Was ist IPTV: Smart Online Live Player und wie funktioniert die App?

IPTV: Smart Online Live Player ist eine Wiedergabe-App, mit der sich IPTV-Inhalte über eigene oder vom Anbieter bereitgestellte Wiedergabelisten abspielen lassen. Die Anwendung stellt normalerweise keine Fernsehsender, Filme oder Serien selbst bereit. Nach dem Öffnen müssen Nutzer je nach Version beispielsweise eine M3U-URL, eine Datei oder Zugangsdaten eines kompatiblen IPTV-Dienstes hinzufügen. Anschließend werden die verfügbaren Kanäle in einer übersichtlichen Oberfläche angezeigt.

Welche IPTV-Formate und Zugangsdaten werden unterstützt?

Vor dem Download sollte geprüft werden, welche Eingabemöglichkeiten die aktuelle Version tatsächlich anbietet. Typischerweise unterstützen solche Player M3U-Wiedergabelisten, EPG-Daten und teilweise Xtream-Codes oder ähnliche Anbieter-Zugangsdaten. Die Kompatibilität kann jedoch je nach Android- oder iOS-Version sowie nach Anbieter variieren. Wer bereits einen IPTV-Dienst nutzt, sollte deshalb dessen Formatvorgaben mit den Angaben der App vergleichen.

Ist IPTV: Smart Online Live Player kostenlos und enthält die App Werbung?

Die Grundfunktionen eines IPTV-Players können kostenlos verfügbar sein, allerdings können Werbung, optionale Premium-Funktionen oder Einschränkungen bei bestimmten Funktionen enthalten sein. Zusätzlich entstehen mögliche Kosten durch den IPTV-Anbieter, dessen Inhalte man einbindet. Die App selbst ersetzt kein kostenpflichtiges TV-Abonnement. Vor der Nutzung empfiehlt es sich, die Beschreibung im jeweiligen App-Store sowie die Hinweise zu In-App-Käufen und Datenschutz aufmerksam zu lesen.
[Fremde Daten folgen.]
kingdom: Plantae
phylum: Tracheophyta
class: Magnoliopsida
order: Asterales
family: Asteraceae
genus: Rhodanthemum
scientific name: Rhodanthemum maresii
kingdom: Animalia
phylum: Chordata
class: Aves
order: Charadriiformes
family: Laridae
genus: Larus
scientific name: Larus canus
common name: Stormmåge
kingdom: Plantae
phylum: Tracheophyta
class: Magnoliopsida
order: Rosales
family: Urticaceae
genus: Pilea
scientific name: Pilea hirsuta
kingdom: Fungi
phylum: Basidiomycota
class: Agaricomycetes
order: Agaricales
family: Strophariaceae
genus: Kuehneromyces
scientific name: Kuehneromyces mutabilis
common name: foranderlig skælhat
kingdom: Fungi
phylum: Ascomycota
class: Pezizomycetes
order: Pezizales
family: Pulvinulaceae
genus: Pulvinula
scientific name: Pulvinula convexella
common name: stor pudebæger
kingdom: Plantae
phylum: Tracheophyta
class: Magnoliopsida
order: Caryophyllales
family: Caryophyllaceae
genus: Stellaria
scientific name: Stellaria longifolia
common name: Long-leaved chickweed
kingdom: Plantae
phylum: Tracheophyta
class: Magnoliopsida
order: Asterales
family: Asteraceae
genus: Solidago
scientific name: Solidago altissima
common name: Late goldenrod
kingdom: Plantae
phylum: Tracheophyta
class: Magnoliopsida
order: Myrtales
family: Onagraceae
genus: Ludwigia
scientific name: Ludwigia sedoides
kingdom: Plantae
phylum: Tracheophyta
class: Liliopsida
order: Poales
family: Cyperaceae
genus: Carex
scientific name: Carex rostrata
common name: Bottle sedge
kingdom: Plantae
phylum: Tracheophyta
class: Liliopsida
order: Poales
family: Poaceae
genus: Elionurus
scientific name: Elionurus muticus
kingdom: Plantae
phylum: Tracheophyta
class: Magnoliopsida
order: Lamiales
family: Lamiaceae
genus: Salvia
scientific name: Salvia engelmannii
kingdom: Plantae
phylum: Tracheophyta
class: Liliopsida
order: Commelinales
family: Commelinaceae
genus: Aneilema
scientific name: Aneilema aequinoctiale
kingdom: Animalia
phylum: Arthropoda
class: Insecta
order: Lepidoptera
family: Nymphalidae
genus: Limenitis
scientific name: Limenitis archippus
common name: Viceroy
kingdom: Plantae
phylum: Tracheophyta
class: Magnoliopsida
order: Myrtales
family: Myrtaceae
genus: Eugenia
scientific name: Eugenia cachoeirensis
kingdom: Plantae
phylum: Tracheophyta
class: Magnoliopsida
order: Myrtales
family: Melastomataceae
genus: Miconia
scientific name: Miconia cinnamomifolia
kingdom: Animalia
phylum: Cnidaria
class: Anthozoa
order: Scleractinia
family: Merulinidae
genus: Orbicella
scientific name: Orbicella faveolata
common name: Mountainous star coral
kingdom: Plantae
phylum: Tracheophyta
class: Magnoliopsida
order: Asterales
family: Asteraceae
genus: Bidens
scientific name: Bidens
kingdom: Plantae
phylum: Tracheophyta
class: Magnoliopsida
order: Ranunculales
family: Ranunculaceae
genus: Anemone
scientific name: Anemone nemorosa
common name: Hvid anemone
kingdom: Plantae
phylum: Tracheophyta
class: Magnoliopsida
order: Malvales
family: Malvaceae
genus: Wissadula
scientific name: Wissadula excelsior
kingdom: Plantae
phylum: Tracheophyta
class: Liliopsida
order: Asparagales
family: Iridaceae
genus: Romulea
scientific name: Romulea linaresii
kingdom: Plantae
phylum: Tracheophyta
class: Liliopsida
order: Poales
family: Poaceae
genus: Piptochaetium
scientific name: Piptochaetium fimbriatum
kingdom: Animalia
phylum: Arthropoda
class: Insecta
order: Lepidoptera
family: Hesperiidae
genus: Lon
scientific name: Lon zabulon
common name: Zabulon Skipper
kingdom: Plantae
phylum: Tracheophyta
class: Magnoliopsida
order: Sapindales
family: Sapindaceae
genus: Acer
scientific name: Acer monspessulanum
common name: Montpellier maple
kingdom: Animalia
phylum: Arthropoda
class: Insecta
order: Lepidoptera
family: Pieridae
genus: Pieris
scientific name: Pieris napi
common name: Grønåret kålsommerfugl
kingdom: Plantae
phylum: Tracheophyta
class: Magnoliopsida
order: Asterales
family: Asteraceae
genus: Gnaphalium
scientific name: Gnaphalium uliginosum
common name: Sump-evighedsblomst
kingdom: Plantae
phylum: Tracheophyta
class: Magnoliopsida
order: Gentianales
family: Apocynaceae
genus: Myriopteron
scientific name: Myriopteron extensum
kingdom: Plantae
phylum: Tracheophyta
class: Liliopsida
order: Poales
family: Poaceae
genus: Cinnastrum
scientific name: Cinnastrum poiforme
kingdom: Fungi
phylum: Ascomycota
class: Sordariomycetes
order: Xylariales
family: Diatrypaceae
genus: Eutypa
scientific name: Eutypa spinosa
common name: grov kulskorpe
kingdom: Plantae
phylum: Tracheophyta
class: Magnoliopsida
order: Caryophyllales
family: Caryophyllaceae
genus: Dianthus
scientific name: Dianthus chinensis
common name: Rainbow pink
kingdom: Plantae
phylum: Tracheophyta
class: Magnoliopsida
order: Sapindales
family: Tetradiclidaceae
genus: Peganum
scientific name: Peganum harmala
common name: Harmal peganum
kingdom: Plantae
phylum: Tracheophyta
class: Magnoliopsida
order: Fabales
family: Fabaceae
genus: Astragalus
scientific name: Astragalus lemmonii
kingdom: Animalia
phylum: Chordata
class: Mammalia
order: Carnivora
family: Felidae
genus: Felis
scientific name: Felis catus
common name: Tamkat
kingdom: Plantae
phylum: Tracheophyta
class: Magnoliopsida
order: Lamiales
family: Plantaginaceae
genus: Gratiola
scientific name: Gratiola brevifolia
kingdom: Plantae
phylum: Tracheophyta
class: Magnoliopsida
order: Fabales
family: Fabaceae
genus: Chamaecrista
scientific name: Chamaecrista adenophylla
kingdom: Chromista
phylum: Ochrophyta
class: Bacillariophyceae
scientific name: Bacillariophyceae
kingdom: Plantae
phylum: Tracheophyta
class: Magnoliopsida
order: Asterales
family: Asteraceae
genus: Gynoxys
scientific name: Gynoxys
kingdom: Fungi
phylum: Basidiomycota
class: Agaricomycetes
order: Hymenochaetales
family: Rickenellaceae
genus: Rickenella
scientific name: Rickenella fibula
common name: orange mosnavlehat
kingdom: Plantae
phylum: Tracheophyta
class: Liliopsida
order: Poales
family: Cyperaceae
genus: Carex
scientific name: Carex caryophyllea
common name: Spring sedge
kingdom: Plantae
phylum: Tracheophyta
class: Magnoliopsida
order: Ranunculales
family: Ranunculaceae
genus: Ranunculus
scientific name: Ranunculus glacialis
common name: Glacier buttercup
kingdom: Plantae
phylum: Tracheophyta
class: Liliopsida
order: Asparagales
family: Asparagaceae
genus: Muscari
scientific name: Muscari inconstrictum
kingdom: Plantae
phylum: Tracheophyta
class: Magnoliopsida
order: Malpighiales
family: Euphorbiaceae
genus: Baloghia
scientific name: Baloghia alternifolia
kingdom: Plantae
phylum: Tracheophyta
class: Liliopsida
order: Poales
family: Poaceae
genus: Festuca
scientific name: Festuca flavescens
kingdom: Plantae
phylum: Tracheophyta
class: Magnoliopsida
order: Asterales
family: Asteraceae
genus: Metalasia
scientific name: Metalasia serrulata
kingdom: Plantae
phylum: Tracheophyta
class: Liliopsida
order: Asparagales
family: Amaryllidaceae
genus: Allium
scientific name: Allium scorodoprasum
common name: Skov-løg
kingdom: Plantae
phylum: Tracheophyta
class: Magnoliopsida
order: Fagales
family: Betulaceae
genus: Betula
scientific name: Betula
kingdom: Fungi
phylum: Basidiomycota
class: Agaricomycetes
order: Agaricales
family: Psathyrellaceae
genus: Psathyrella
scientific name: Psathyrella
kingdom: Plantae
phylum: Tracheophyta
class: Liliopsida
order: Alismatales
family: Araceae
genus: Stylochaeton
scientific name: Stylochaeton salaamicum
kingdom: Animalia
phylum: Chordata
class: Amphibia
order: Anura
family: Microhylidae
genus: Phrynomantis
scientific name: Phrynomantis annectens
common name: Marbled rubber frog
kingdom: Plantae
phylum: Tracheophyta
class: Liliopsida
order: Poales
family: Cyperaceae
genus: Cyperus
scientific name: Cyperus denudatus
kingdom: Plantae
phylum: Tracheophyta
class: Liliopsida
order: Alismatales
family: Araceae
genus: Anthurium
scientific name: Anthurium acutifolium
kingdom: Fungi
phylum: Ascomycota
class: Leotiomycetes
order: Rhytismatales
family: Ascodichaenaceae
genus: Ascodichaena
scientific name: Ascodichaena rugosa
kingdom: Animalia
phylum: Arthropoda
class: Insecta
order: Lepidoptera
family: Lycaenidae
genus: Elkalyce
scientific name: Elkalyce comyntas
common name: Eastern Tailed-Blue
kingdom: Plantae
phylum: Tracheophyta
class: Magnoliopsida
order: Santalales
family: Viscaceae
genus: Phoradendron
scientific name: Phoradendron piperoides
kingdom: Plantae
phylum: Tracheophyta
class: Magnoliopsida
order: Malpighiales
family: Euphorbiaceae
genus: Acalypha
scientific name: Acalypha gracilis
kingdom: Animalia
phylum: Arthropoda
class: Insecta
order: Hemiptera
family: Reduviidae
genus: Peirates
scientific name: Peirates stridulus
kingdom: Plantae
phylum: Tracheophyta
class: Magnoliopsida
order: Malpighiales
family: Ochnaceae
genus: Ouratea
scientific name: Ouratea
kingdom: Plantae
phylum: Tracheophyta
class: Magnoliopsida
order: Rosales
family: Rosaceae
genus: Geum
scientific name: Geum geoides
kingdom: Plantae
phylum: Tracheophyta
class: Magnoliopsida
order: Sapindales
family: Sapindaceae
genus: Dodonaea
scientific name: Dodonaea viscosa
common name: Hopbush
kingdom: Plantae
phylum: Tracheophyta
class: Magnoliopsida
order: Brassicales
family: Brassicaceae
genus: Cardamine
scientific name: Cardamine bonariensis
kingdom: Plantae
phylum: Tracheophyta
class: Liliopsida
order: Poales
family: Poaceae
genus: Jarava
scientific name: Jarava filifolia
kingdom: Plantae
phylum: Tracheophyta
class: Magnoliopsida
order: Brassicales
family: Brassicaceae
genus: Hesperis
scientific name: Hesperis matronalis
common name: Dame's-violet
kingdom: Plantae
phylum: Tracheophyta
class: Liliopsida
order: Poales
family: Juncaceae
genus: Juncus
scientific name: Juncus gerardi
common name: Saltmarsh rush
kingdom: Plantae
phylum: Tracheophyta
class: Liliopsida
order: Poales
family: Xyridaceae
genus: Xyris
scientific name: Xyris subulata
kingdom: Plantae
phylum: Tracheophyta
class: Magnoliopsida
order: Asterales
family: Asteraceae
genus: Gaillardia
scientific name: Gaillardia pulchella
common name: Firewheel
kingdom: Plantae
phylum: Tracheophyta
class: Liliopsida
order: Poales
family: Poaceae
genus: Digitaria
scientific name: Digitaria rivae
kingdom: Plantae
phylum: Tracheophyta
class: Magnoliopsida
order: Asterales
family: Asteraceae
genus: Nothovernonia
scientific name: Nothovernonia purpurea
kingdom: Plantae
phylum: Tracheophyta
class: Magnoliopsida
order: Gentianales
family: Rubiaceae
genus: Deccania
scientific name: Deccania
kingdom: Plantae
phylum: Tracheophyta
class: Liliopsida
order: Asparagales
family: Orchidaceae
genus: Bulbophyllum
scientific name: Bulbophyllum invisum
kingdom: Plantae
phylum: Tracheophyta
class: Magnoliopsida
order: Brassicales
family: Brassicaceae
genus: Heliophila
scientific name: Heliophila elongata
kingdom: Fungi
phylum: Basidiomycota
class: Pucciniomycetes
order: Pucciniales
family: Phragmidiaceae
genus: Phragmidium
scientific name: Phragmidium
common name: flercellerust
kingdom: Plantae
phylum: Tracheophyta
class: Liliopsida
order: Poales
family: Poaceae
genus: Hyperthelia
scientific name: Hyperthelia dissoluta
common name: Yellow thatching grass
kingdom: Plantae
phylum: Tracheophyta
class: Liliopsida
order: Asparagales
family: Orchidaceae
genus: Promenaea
Ist die Nutzung der App legal und welche Inhalte darf ich damit ansehen?

Die App ist in erster Linie ein technisches Wiedergabewerkzeug. Ob die Nutzung legal ist, hängt davon ab, welche Wiedergabeliste oder welcher IPTV-Dienst eingebunden wird und ob dafür entsprechende Übertragungsrechte bestehen. Nutzer sollten ausschließlich offizielle oder rechtmäßig abonnierte Quellen verwenden. Unbekannte Anbieter, besonders solche mit auffällig vielen Premium-Sendern zu unrealistisch niedrigen Preisen, können rechtliche und sicherheitsbezogene Risiken darstellen.

Was kann ich tun, wenn Sender nicht laden oder die Wiedergabe ständig abbricht?

Zunächst sollte überprüft werden, ob die Internetverbindung stabil ist und die eingegebene Playlist beziehungsweise die Zugangsdaten noch gültig sind. Auch ein Neustart der App, das Aktualisieren der Senderliste und die Installation der neuesten Version können helfen. Bei häufigen Aussetzern sind außerdem die Server des IPTV-Anbieters, eine zu geringe Bandbreite oder inkompatible Streams mögliche Ursachen. Für die Qualität der Inhalte ist meist der Anbieter, nicht der Player, verantwortlich.